Introducing ZoteroSquare

As always, Team Zotero has been hard at work rolling out dazzling new features designed with you, the harried researcher, squarely in mind. Today we’re delighted to announce the latest service aimed at dragging our interpersonally-challenged colleagues into the age of social networking. We give you ZoteroSquare.

The service works as follows: ZoteroSquare users “citat-in” in order to earn “badges” sure to inspire envy and admiration in tenure committees around the world. A few examples include:

Local: You’ve been at the same place (e.g. curled in the fetal position inside a library study carrel) 3x in one week!

Super User: That’s 30 citatins and nothing written in a month for you!

JetSetter: Hopping around the world one soul-crushing panel at a time… congrats on your 5th conference citatin and safe travels!

Bender: That’s 4+ years of graduate school for you!

Explorer: You’ve citatinated into 25 different twelve-step programs!

Asked for background on the inspiration for ZoteroSquare’s path-breaking innovation of citatins, Zotero Developer Fred Gibbs protested, “How are we supposed to pronounce that? Citation? Citating? That doesn’t even make any sense!” The stunning new functionality not only exploits Zotero’s millions of intelligent and lonely users, it also leverages the full extent of the software’s origins. “Few people know that Zotero is at its core powered purely by dating software,” revealed Dan Stillman, Zotero’s Lead Developer.

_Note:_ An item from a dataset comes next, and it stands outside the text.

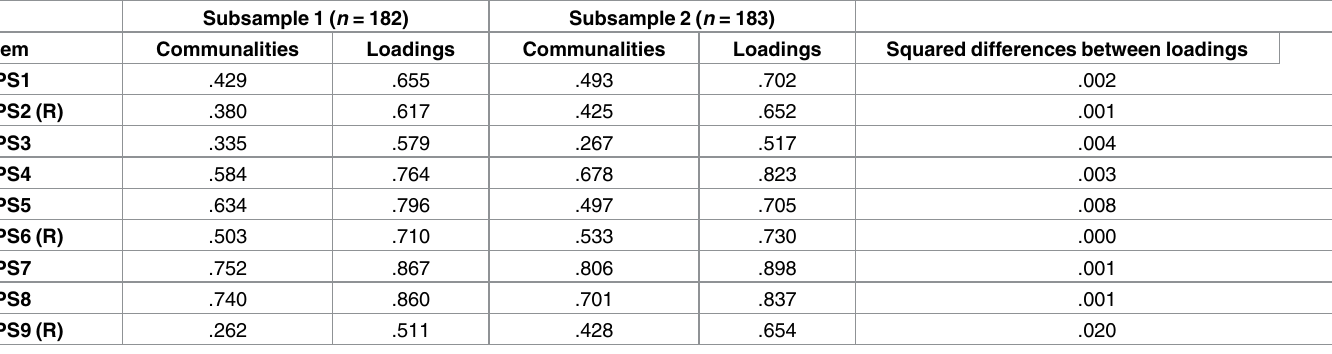
Table 3. Communalities and factor loadings in each subsample, and the squared differences between loadings. Subsample 1 ( n =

Zotero Web Developer Faolan Cheslack-Postava shrugged in disgust when asked for comment, but Community Lead Trevor Owens enthusiastically dubbed ZoteroSquare “the most depraved navel-gazing software since Dragon NaturallyTweeting.” Zotero Co-Director Sean Takats added that he had grown bored with providing researchers with useful tools and now simply wanted to cash in with premium services. According to Takats, Zotero’s future business model could hardly be more straightforward:

1. Add social networking features.
2. ???
3. Profit!

When confronted about the new feature’s striking similarity to the inexplicably popular service FourSquare, Zotero Co-Director Dan Cohen tersely asserted that he has been appending “-Square” to the end of various words since at least 2001.